If you just want to visit, you would have to file for a B-2 visa which can be found here:

http://travel.state.gov/visa/temp/types/types_1262.html

 

And you would need a 212(d)(3) waiver which can either be done by the immigration officer at the interview or after just on their computer (take a look at this link):

http://www.state.gov/documents/organization/87150.pdf


or on on form I-192 which can be found at www.uscis.gov/forms.
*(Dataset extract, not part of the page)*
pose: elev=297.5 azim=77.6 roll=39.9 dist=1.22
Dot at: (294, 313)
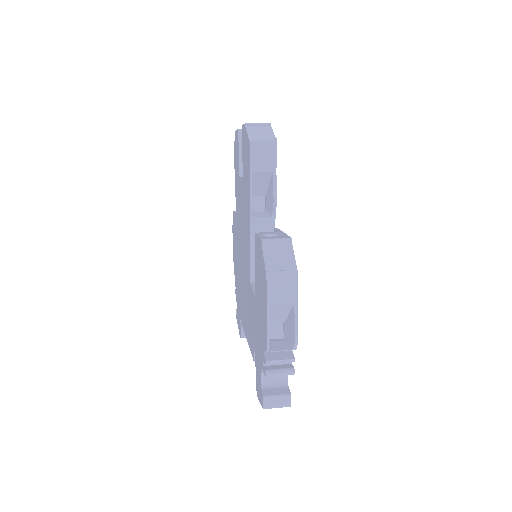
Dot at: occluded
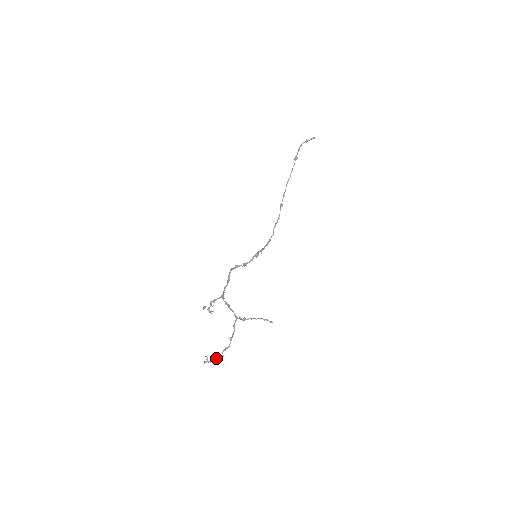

You can find more information here:

 

 

http://www.ilw.com/articles/2003,0930-labrie.shtm

 

Please let me know if you have additional questions and please do not forget to rate my service to you (not the state of the law) as that is the only way that I can get credit for my assistance. Even after you rate the service, I can still answer additional questions for you without additional charge. If you do rate me positively, a bonus is always appreciated. If you would like to request me in the future, just go to http://www.justanswer.com/law/expert-guillermosenmartin/. Thank you!

Guillermo J. Senmartin, Esq. and 4 other Immigration Law Specialists are ready to help you
Customer: replied 3 years ago.
Ok your response is detailed and excellent because it it fills in the gaps on what I was already told and read for myself. So what would be the maximum time I could get on a visitors visa. To be honest, I dont really want to live in the US again, but visiting would be go to see my family.
6 months with one 6 month extension, max.
Customer: replied 3 years ago.
Final questions. First, If I am able to get the visitor's visa, will i be able to apply for a second or third one (after the the initial 6 or 12 months expire)etc without applying for the waiver over and over again?

If I can, will I be able to get more time on subsequent applications?

Do I need an attorney to file for these visits, and if so, do you prepare applications etc?

If you get the visa, they can grant it for 10 years. But you will need the waiver each time you enter. So you have to apply for a new waiver each time you want to come to the U.S.

 

I would recommend an attorney, yes.

Customer: replied 3 years ago.
Ok the last Question; I want you to handle the application process for me, what is your cost, time frame, and documents I need to get to you if you are taking the job?
Unfortunately, I cannot. It is against Just Answer policy for their experts to represent a customer directly. Basically, I would get in trouble if I did that and could be ejected from the site. You can look for an attorney at www.ailalawyer.com. The cost could be between $1000 to $3000 or so in attorney fees and the time that it would take is probably (rough estimate) 3 to 6 months or so.